(Dataset entries)
"""
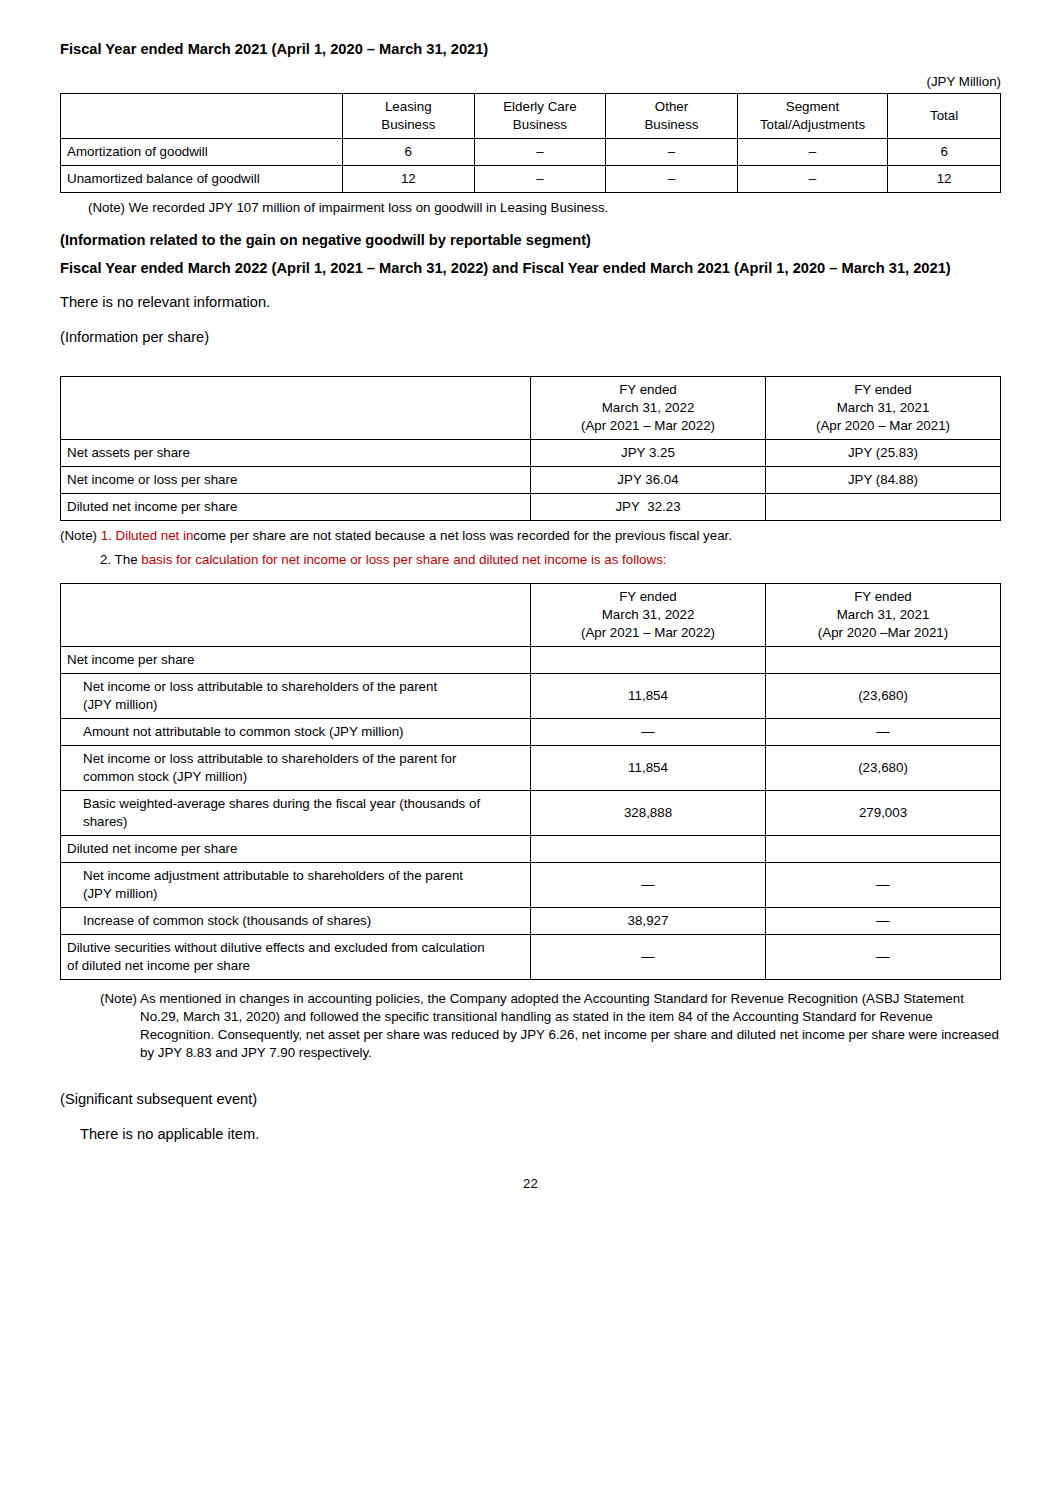Fiscal Year ended March 2021 (April 1, 2020 – March 31, 2021)
(JPY Million)
| | Leasing Business | Elderly Care Business | Other Business | Segment Total/Adjustments | Total |
| --- | --- | --- | --- | --- | --- |
| Amortization of goodwill | 6 | – | – | – | 6 |
| Unamortized balance of goodwill | 12 | – | – | – | 12 |
(Note) We recorded JPY 107 million of impairment loss on goodwill in Leasing Business.
(Information related to the gain on negative goodwill by reportable segment)
Fiscal Year ended March 2022 (April 1, 2021 – March 31, 2022) and Fiscal Year ended March 2021 (April 1, 2020 – March 31, 2021)
There is no relevant information.
(Information per share)
| | FY ended March 31, 2022 (Apr 2021 – Mar 2022) | FY ended March 31, 2021 (Apr 2020 – Mar 2021) |
| --- | --- | --- |
| Net assets per share | JPY 3.25 | JPY (25.83) |
| Net income or loss per share | JPY 36.04 | JPY (84.88) |
| Diluted net income per share | JPY 32.23 | |
(Note) 1. Diluted net income per share are not stated because a net loss was recorded for the previous fiscal year.
2. The basis for calculation for net income or loss per share and diluted net income is as follows:
| | FY ended March 31, 2022 (Apr 2021 – Mar 2022) | FY ended March 31, 2021 (Apr 2020 –Mar 2021) |
| --- | --- | --- |
| Net income per share | | |
| Net income or loss attributable to shareholders of the parent (JPY million) | 11,854 | (23,680) |
| Amount not attributable to common stock (JPY million) | — | — |
| Net income or loss attributable to shareholders of the parent for common stock (JPY million) | 11,854 | (23,680) |
| Basic weighted-average shares during the fiscal year (thousands of shares) | 328,888 | 279,003 |
| Diluted net income per share | | |
| Net income adjustment attributable to shareholders of the parent (JPY million) | — | — |
| Increase of common stock (thousands of shares) | 38,927 | — |
| Dilutive securities without dilutive effects and excluded from calculation of diluted net income per share | — | — |
(Note) As mentioned in changes in accounting policies, the Company adopted the Accounting Standard for Revenue Recognition (ASBJ Statement No.29, March 31, 2020) and followed the specific transitional handling as stated in the item 84 of the Accounting Standard for Revenue Recognition. Consequently, net asset per share was reduced by JPY 6.26, net income per share and diluted net income per share were increased by JPY 8.83 and JPY 7.90 respectively.
(Significant subsequent event)
There is no applicable item.
22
"""
[Work instructions]:
From the records given above, copy all lines containing "common".

[Answer]:
| Amount not attributable to common stock (JPY million) | — | — |
| Net income or loss attributable to shareholders of the parent for common stock (JPY million) | 11,854 | (23,680) |
| Increase of common stock (thousands of shares) | 38,927 | — |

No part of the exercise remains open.